O período 2001-2005 foi marcado pela redução da pobreza. A novidade é que, ao contrário de outros momentos na história, a principal força propulsora dessa redução foi a queda na desigualdade e não o crescimento econômico. A queda na desigualdade mostrou-se três vezes mais importante que o crescimento econômico para explicar a queda na proporção dos pobres. Da análise não se conclui que o crescimento econômico seja irrelevante para o combate à pobreza. O desafio é encontrar uma nova síntese entre a economia e a política, esboçada de forma incipiente a partir de 2003, na qual a estabilidade macroeconômica, a inflação baixa e o crescimento se combinem com fortes políticas sociais, orientadas para os mais pobres.

A queda recente da desigualdade no Brasil

A queda da desigualdade

A desigualdade de renda no Brasil apresenta uma trajetória de suave queda desde 1993. Porém, a partir de 2001, ela caiu de forma muito rápida, favorecendo intensamente toda a população de brasileiros mais pobres. Apesar de ainda ocupar uma posição negativa de destaque entre os países mais desiguais do mundo, o Brasil atingiu, em 2006, o nível mais baixo de desigualdade de renda dos últimos 30 anos. Poucos foram os países que reduziram o Coeficiente de Gini, uma das medidas de desigualdade mais utilizadas, a uma velocidade superior à brasileira entre 2001 e 2005. Neste período, o Coeficiente de Gini caiu 4,6%, passando de 0,594 em 2001 para 0,566 em 2005. Essa queda significativa permite que o ritmo da diminuição da desigualdade brasileira seja visto como um dos mais acelerados do mundo.

Mesmo com essa queda, sempre é bom lembrar que o Brasil ultrapassou apenas 5% dos países no ranking mundial de desigualdade. Ainda seriam necessários mais de 20 anos para que fosse atingido um patamar semelhante à média dos países com o mesmo nível de desenvolvimento.
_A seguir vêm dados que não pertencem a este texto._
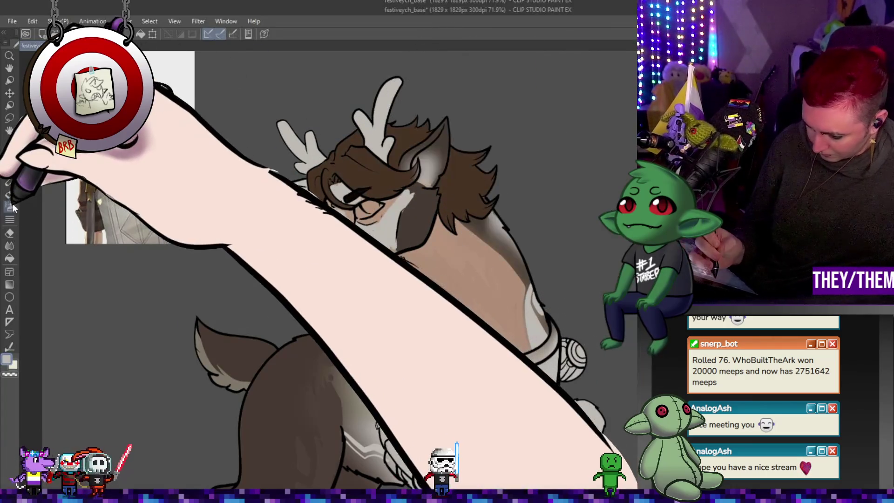
- Smudge the grey muzzle shading with the Blend tool, briefly returning to the pen
left_click(9, 245)
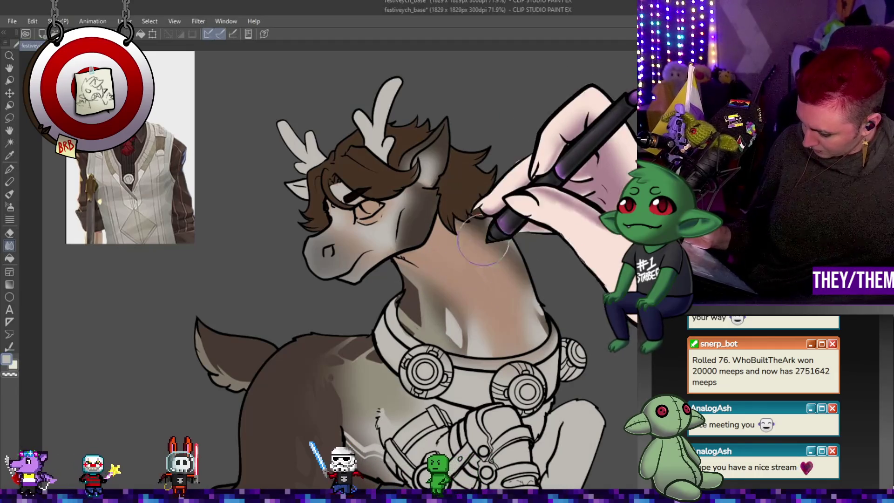
left_click(10, 169)
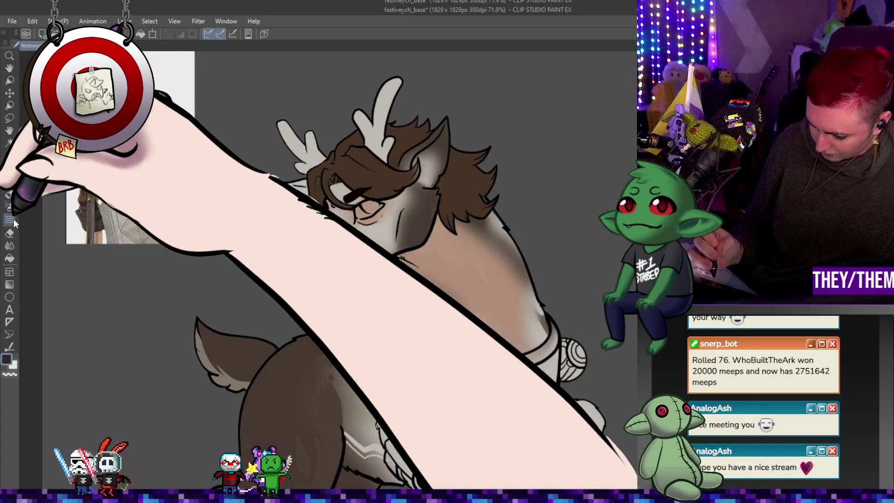
left_click(10, 246)
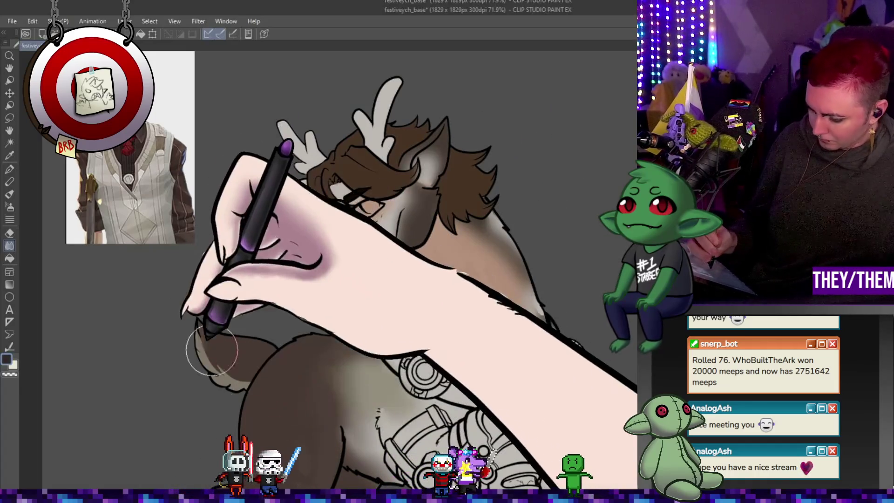
scroll(571, 261, "down", 3)
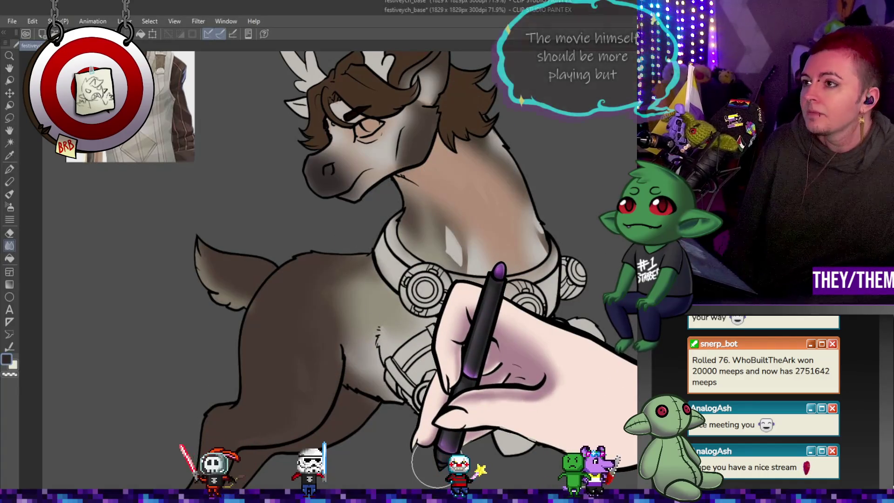
- Blend the neck and chest from tan to white, then return to the pen
scroll(410, 350, "down", 3)
scroll(468, 249, "up", 1)
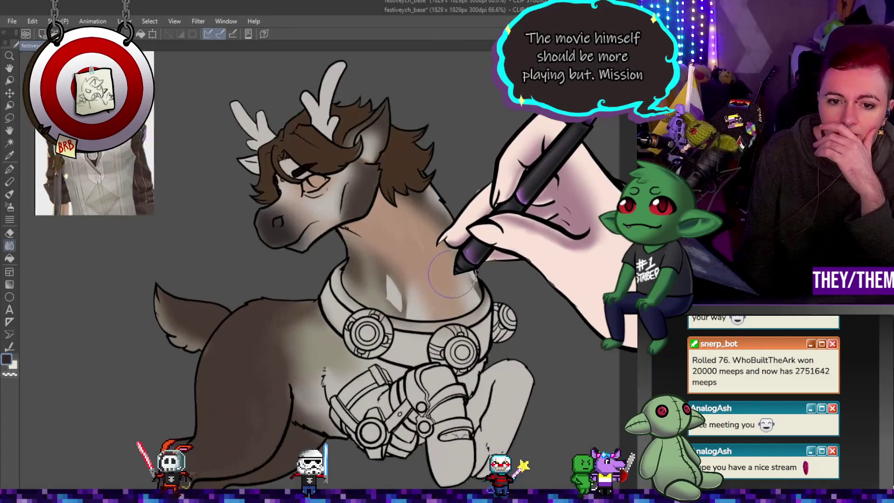
scroll(432, 304, "down", 2)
Entre 2001 e 2005, assistimos no Brasil a um crescimento anual de 0,9% da renda nacional. O destaque, porém, foi que os mais ricos tiveram sua renda diminuída. Pelos dados do Instituto Brasileiro de Geografia e Estatística (IBGE), a taxa de crescimento anual da renda dos 10% e 20% mais ricos foi negativa (-0,3% e -0,1%, respectivamente), enquanto a taxa de crescimento da renda dos 10% mais pobres atingiu 8% ao ano no mesmo período. O período 2001-2005, portanto, foi marcado por duas transformações desejáveis na economia e na sociedade, com impactos positivos na distribuição de renda brasileira: a) houve crescimento econômico, ainda que modesto; b) a desigualdade diminuiu significativamente. Essas duas transformações foram responsáveis também pela queda na pobreza e na extrema pobreza. A porcentagem de pobres e também a de extremamente pobres caíram cerca de 4,5 pontos percentuais, respectivamente.

Desta vez, a novidade é que, ao contrário de outros momentos na história em que a pobreza também disminuiu significativamente, a principal força propulsora dessa redução foi a queda na desigualdade e não o crescimento econômico. Embora vários estudos estejam ainda em desenvolvimento, as análises já realizadas sobre a queda recente da desigualdade nos permitem dar relevo a quatro aspectos fundamentais:

- a queda na desigualdade entre grupos educacionais, que decorre da persistente redução nos retornos dos investimentos em educação;- uma forte redução nas diferenças entre áreas urbanas e rurais, com destaque para a diminuição das desigualdades no interior do mercado de trabalho entre as cidades pequenas e médias; - um expressivo aumento no volume de recursos e no grau de focalização das políticas de transferência implementadas pelo governo, em especial as desenvolvidas no período mais recente;- o crescimento do poder de compra do salário mínimo, que recebeu sucessivos aumentos reais na segunda metade da década de 1990.

Esses quatro aspectos se articulam com vários outros que ainda estão sendo estudados, entre eles as desigualdades raciais e as dinâmicas setoriais, que, em geral, apenas ganham sentido quando são avaliados como trajetórias de longa maturação. Em qualquer hipótese, as estimativas obtidas pelo IBGE sobre a queda recente da desigualdade de renda são consistentes e robustas. Mais do que isso, independem da medida de desigualdade, da existência de economias de escala ou de necessidades diferenciadas de crianças, adultos e idosos.

Explicações O que explicaria essa queda recente na desigualdade de renda do brasileiro? Qual seria o fôlego dessa redução? Que medidas poderiam ser adotadas de modo a manter ou mesmo intensificar essa tendência? Essas questões são fundamentais para o futuro do país e, com certeza, têm tirado o sono de autoridades públicas, planejadores, pesquisadores e todos os interessados em compreender e atuar para diminuir a pobreza e a desigualdade no Brasil e no mundo.

Os programas de transferência de renda que se intensificaram a partir de 2003 certamente desempenharam papel importante. Estimativas do IPEA sugerem que cerca de um quarto da queda na desigualdade se deve a eles. Esses programas são focalizados, ou seja, orientados para os mais pobres:- 52% dos beneficiários dos programas de transferência de renda estão entre os 20% mais pobres da população, isto é, em famílias de renda per capita abaixo de um terço de salário mínimo; - cerca de 70% dos beneficiários pertenecem a famílias cuja renda per capita é inferior a 25% do salário mínimo;- 91% dos beneficiários estão na metade mais pobre da população (abaixo de R$ 208 em 2004);- 95% dos beneficiários estão em famílias de renda per capita abaixo de um salário mínimo.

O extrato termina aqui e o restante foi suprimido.